Being a teacher at an all-female boarding school proved to be a great opportunity for her to reach out to girls. She used her position as a head teacher at St. Josephs to identify the bright girls in class and then tried to convince them to forget about FGM. She figured that, since early marriage is expected after FGM, if you are able to convince the parents to postpone the circumcision until after high school you can allow the girls to have time to mature and make their own decisions afterwards.

Her tactics to reach people proved to be quite effective. She chose not to be openly vocal against FGM with everyone, and instead she only approached the brightest girls at school. When I asked her why she chose to only reach a few girls, she said that “if you want to cross a river, you take a few cows first and then come for the rest later.” Head teachers have to choose the options of district, provincial, and national high schools for the graduating primary class, and Rosemary made a point of only choosing school outside of the Transmara region (mostly a Maasai area) so the girls could see what it was like to live without thinking about FGM, and see for themselves how other people didn’t think it was important.

From trying to save the girls from her own school, it was only a short step towards rescuing outside girls. She remembers that the first girl who came to her directly looking for shelter was a girl in Class 7 from a different school. Since Rosemary would use church meetings to also explain the risks about FGM, people were aware of her involvement with the issue, so it was natural that other girls would come to her for help. She is quick to point out that her talks were very technical, highlighting the advantages of keeping the girls in school and “postponing” the decision to be cut, and she stresses the importance of not being openly against FGM at the time for fear of alienating people. She played with the parents’ fears of having their girls raped, abused, or forced to get married after having them circumcised in order to convince them to keep the girls in school longer.

After the first girl came and was successful, others came in more and more, and soon enough she had around 12 girls living at St. Josephs. The District Commissioner had to work with the local Chief to convince the parents to protect and pay for the school fees of those girls. Not long after this, someone run a story on her in the newspaper, and then some sponsors started to help. By then, other than school fees, she was covering all other expenses of these girls.

After a few years, Rosemary decided to apply for a promotion so she could still be in touch with students, but now covering a larger area in the division. After all these years, she doesn’t feel there has been much change since FGM still goes on, and there is still need to rescue girls.

“people do it in secrecy, and before people were doing openly so it was easier to hear about a ceremony before it happened and intervene. The law exists, but nobody is doing much about it. Enforcement is important and it is still lacking.”

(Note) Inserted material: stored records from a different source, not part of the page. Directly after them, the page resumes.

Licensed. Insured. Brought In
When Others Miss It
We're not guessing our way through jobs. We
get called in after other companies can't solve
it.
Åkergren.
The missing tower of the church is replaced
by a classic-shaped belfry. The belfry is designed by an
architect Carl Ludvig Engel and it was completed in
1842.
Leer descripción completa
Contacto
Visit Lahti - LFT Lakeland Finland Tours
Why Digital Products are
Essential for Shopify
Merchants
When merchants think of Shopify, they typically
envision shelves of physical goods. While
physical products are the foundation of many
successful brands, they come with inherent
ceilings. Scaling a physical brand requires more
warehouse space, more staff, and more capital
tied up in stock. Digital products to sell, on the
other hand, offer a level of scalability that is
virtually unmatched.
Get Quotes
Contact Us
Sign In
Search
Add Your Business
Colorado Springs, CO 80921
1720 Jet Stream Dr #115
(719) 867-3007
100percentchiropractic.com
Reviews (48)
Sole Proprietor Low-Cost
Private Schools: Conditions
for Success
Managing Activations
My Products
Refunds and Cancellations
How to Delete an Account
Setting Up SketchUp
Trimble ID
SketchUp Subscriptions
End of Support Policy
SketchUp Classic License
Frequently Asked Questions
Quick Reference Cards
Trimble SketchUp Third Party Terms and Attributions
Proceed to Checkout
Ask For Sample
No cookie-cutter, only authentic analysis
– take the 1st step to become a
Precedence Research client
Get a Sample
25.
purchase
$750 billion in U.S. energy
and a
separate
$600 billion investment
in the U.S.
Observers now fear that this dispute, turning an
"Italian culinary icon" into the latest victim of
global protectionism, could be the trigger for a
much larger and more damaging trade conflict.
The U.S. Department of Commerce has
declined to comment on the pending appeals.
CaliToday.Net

But she is not a pessimist at heart, and she does hope that things will improve with time. She mentions the efforts of the local religious establishment as very positive, and also says that having the Maasai compare themselves to other tribes who either don’t adopt FGM or have abandoned the practice is useful too. Many girls nowadays marry outside of the tribe, and often they will be surprised to learn that in their new neighborhood they will be the only girls who were circumcised. What is important, she highlights, is to help the girls have the information to decide for themselves.